Prioritize spending. If you’re a coffee snob and refuse to compromise on your preferred artisan roast, that’s okay, but make sure that mindset doesn’t extend to other items on your list. Premium cheese can probably be swapped for a store brand alternative, and opting for brown rice instead of your usual small-batch wild rice will make a big difference to your wallet without changing your recipe. Designating a few items on your grocery list as luxuries will help you avoid springing for expensive options across the board. Turn it into a game to see how cheap you can make your receipt each week while rewarding yourself with a few of your favorite luxury items.

Get creative with leftovers. It is estimated that American households waste around 30-40% of their food every year, at an average cost of approximately $1,866 per home. Being strategic with shopping (having a list, buying only what you need, etc.) will go a long way in reducing this shocking statistic in your household, but even the most carefully executed weekly meal plan will leave you with leftovers. Staying on top of the Tupperware you have in your fridge and repurposing yesterday’s dinner into a delicious meal will save you money and trips to the store. Think of it as a creative challenge. The more fun you can have with leftovers, the less waste (and expense) you’ll generate.

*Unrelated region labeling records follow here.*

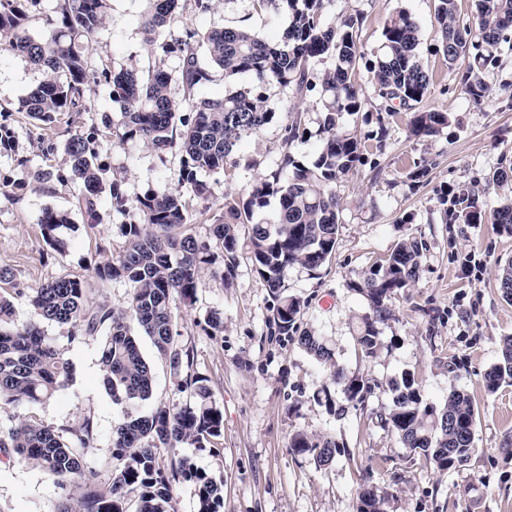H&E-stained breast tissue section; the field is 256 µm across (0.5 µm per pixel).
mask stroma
<instances>
[{
    "instance_id": "1",
    "label": "stroma",
    "mask_w": 512,
    "mask_h": 512,
    "mask_svg": "<svg viewBox=\"0 0 512 512\" xmlns=\"http://www.w3.org/2000/svg\"><path fill=\"white\" fill-rule=\"evenodd\" d=\"M109 9L93 36L88 57L91 75L86 100L91 109L79 119L81 129L101 126L117 106L103 70L162 68L170 75L169 93L182 100L177 58L145 42L139 19L147 0H108ZM434 0H325L328 22H337L350 8L360 10L365 24L360 42L365 52L378 45L389 15L407 11L420 26V56L433 74L426 107L446 112L451 124L437 138H417L407 117L389 124L386 149L377 169L359 173L333 186L342 209L336 250L318 272L295 266L288 274L290 295L304 301L301 326L321 336L334 353L335 368L316 361L297 343L271 336V298L263 280L248 262H240L224 280L203 271L197 280V301L187 307L174 302L181 345L193 349L194 368L207 379L211 398L224 412V431L217 451L186 444L163 449L167 460L183 457L224 484V512H356L361 480L386 491V512H512V385L488 392L484 375L498 362L504 337L512 336V304L497 286V269L512 258V236L492 224H447L439 211L437 192L445 185L468 184L482 192L488 208L512 198V182L487 188L489 174L512 161V50L503 49L500 68L482 79L489 97L473 104L461 91L442 54L434 18ZM285 15L259 11L254 0H213L208 13H198L193 0H179L174 32L245 27L266 39L280 35ZM46 77L23 56L0 45V124L14 133V149L0 154V267L9 269L1 294L63 276L86 282L91 303H108L121 310L131 295L128 282H102L90 266L118 256L125 245L126 215L112 208L109 197L98 204L100 221L89 226L72 185L57 181L25 191L15 185L31 170L66 171L64 136L47 151L40 126L18 112L20 98ZM271 104L284 111L297 104L308 135L284 143V120L266 125L236 146L230 172L207 173L208 199L194 201L190 228L197 239L212 236V224L225 196L247 198L251 184L275 168L282 151L312 163L321 146L317 92L293 99L279 86L267 88ZM98 159L106 178L123 180L129 201L148 192H168L178 186L181 156L158 155L142 143L117 144L100 136ZM426 158L438 165L429 184L412 187L406 173ZM67 215L62 229L63 250L50 248L41 235L45 209ZM421 240L427 249L414 287L395 295L391 317L379 324L380 348L365 357L356 343L358 322L367 310L352 285L401 240ZM15 321L41 324L45 335L63 350L72 365L70 380L48 402L13 406L0 404V426L33 417L57 428H77L84 419L95 425L94 439L84 451L87 465L101 487L112 481V428L122 416L113 404L100 370V335L70 342L67 327L42 322L26 298L14 297ZM213 309L224 314L221 335L201 331L200 320ZM154 374L153 394L140 402L145 413L158 404L184 406L168 364L157 357L146 336L138 338ZM358 377L372 387L364 402L337 397L335 407L321 397L332 388L334 369ZM415 372L424 402L442 405L449 388L466 391L477 405L474 452L462 469L439 470L404 448L398 435L383 427L380 416L392 400L389 385L405 372ZM334 438L339 443L334 463L317 468L311 457L289 448L293 433ZM66 491L40 469L18 460L0 461V512H57Z\"/></svg>"
}]
</instances>
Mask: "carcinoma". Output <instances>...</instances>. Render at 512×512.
<instances>
[{"mask_svg": "<svg viewBox=\"0 0 512 512\" xmlns=\"http://www.w3.org/2000/svg\"><path fill=\"white\" fill-rule=\"evenodd\" d=\"M140 21L146 41L170 32L161 45L166 55L182 62L185 87L183 103L168 94L169 74L157 68L143 76L134 69L110 74L112 102L119 118L105 128L120 145L143 142L156 152L182 154L179 187L168 193H148L137 200L138 217L122 225L123 251L91 267L102 282L124 279L133 288L125 309L116 311L101 304L87 305L84 281L59 277L17 294L43 319L69 328L72 342L84 336L103 334L100 366L113 403L128 405L146 401L153 390L151 365L140 351L133 330L148 336L156 352L168 362L179 391L194 402L183 407L157 406L147 414L125 411L112 429L115 470L110 490L96 485L97 473L84 461L82 450L94 439L93 421L85 419L76 429L55 428L34 420H21L0 427V454L42 470L70 493L58 512H128V495L136 493L135 512H175L173 490L181 481L195 485L197 512H222L224 484L195 467L188 459L164 463L161 449L188 444L205 449L222 435L224 414L211 401L207 378L194 369L193 352L176 336L171 306L178 297L188 307L196 303L197 280L202 271L230 278L241 260L249 261L269 290L272 304L269 325L283 340H295L318 361L333 368V383L349 401L362 402L371 386L350 378L336 368L330 349L320 337L300 330L302 303L287 294L289 271L301 265L320 269L336 248L342 224L340 203L331 186L354 174L365 164L371 150L383 152L387 124L404 114L415 137H437L448 129V113L422 106L430 91L432 76L420 57V29L407 13L399 11L384 25L376 52L368 58L360 43L364 14L348 9L335 24L326 22L325 0H256L261 9L288 16V26L279 37L264 39L245 28L185 30L171 33L178 0H148ZM38 0H0V38L11 52L43 69L47 77L18 102L16 111L49 125L56 115L87 111L84 88L88 80L86 43L102 26L107 0H57L56 17L46 19L45 32L26 33L22 22ZM474 22L461 19L457 0H435V20L441 34L437 51L453 68L467 60L458 72V85L469 99L480 104L488 97L481 74L500 63L503 46L512 43V0H476ZM204 47L211 63L233 80L250 74L255 83L228 90L221 100L198 99L196 88L209 80L197 48ZM328 58L331 66L312 81V63ZM371 77V93L379 101V132L376 144L362 141L345 118L364 110L365 88L356 81L360 66ZM296 96L316 89L323 112L324 134L317 158L306 165L283 152L277 167L262 175L251 187L249 198L240 202L224 196V207L214 217L212 240L197 239L189 232V203L207 196L209 187L202 173L224 170L227 158L243 137L260 131L275 118L265 87L270 84ZM65 140L69 169L57 180L77 191L80 209L93 226L99 221L98 202L106 194L119 213L129 210L123 181H107L96 164L100 129L71 132ZM284 142L305 136L302 115L292 107L287 112ZM437 163L422 161L407 178L415 187L431 181ZM276 199V222L255 220L257 210ZM440 203L448 224H481L491 219L496 230L512 235V199H504L492 212L466 185L443 192ZM66 216L46 209L40 219L42 234L56 250L64 247L59 230ZM251 225L248 236L239 226ZM219 248L216 256L213 248ZM423 241L397 243L383 259L374 262L362 280L353 285L366 301L369 313L361 318L356 341L363 354L376 355L380 341L377 324L390 315V301L412 287L419 278ZM222 262H217V259ZM497 284L502 296L512 302V259L499 266ZM14 307L0 296V403L23 406L44 403L71 375L64 353L53 347L42 328L29 323L13 325ZM223 316L211 311L201 330L208 336L223 332ZM489 391L512 383V336L504 339L500 362L485 374ZM392 402L384 424L395 431L404 447L422 455L441 470L469 461L473 453L477 408L472 398L453 387L440 407L423 403L410 373L392 384ZM289 448L306 454L320 467L335 459L336 440L314 437L300 431ZM387 494L360 491L357 512H385Z\"/></svg>", "mask_w": 512, "mask_h": 512, "instance_id": "cac0c4a2", "label": "carcinoma"}]
</instances>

Embrace coupons and discounts. Doing a little research on loyalty deals, switching to a credit card with a generous grocery store cashback scheme, and scouring the internet for coupons are great ways to beat the system and save money. Being an opportunistic shopper can also pay off if you see items on sale that you can swap for what’s on your shopping list. Some stores even sell “blemished” fruits and vegetables for half the regular price, or slash the prices of products that have passed their “best before” dates.